Task prompt: Where does "events" appear in the data? Return each line that holds it.

Source material:
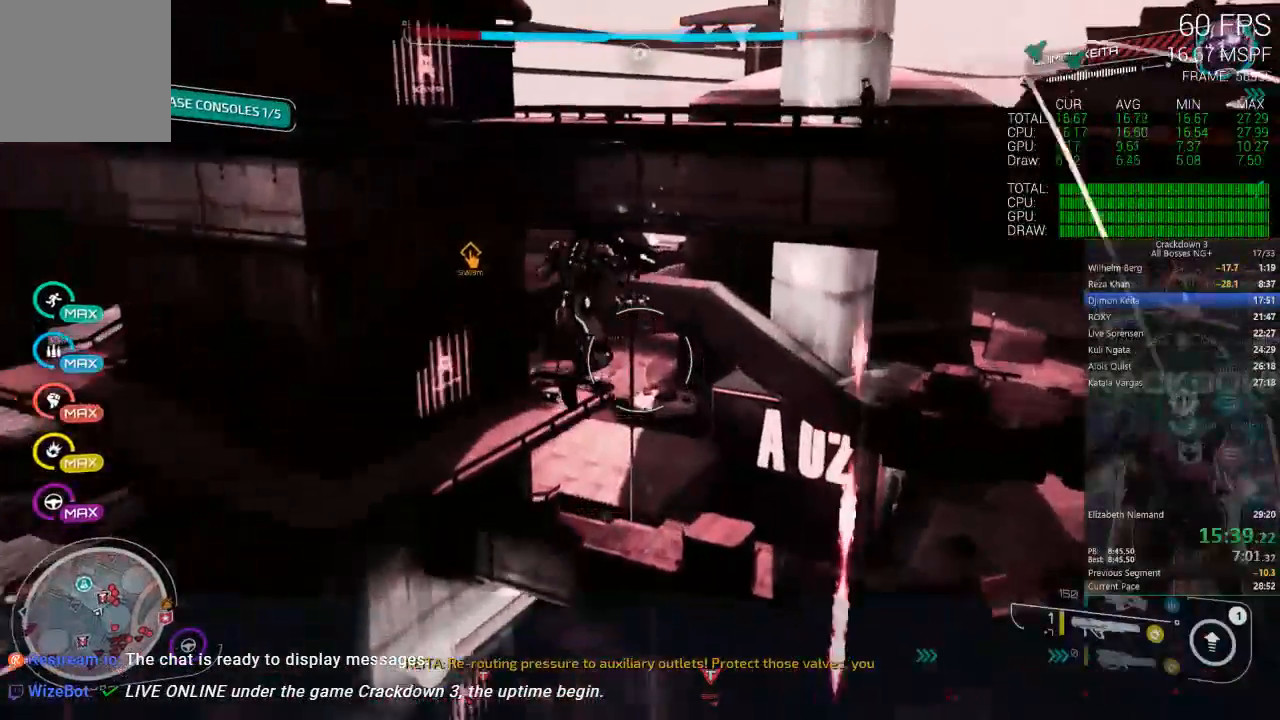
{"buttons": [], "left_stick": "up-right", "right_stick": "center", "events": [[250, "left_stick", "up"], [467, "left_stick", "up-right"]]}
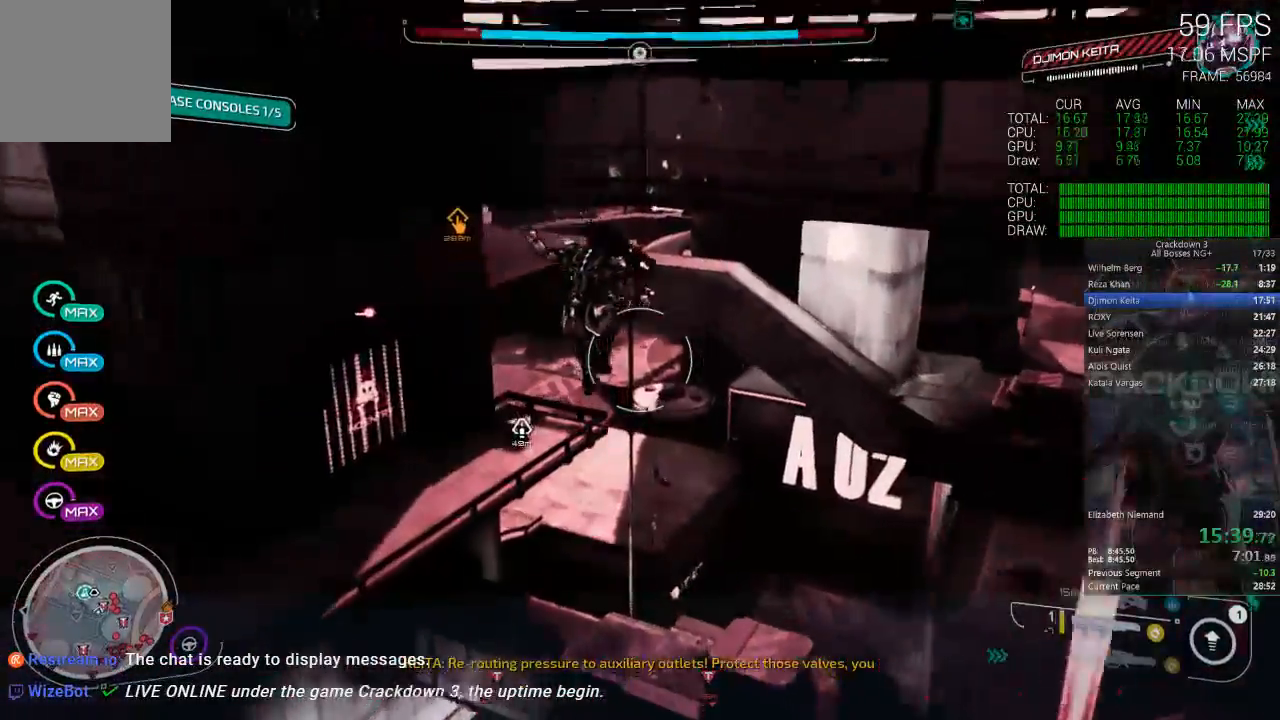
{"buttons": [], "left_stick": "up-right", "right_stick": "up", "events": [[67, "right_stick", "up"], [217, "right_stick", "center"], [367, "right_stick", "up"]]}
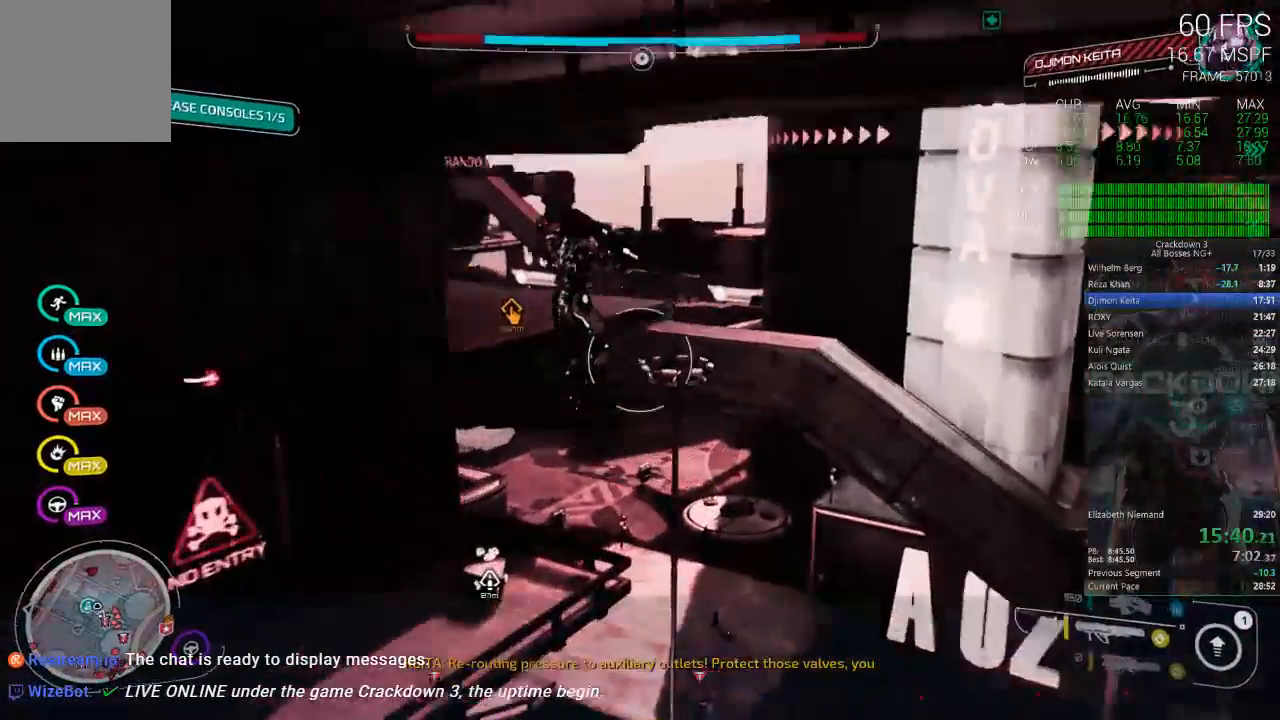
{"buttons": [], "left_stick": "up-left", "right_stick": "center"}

Response for this exercise:
{"buttons": [], "left_stick": "up-right", "right_stick": "center", "events": [[250, "left_stick", "up"], [467, "left_stick", "up-right"]]}
{"buttons": [], "left_stick": "up-right", "right_stick": "up", "events": [[67, "right_stick", "up"], [217, "right_stick", "center"], [367, "right_stick", "up"]]}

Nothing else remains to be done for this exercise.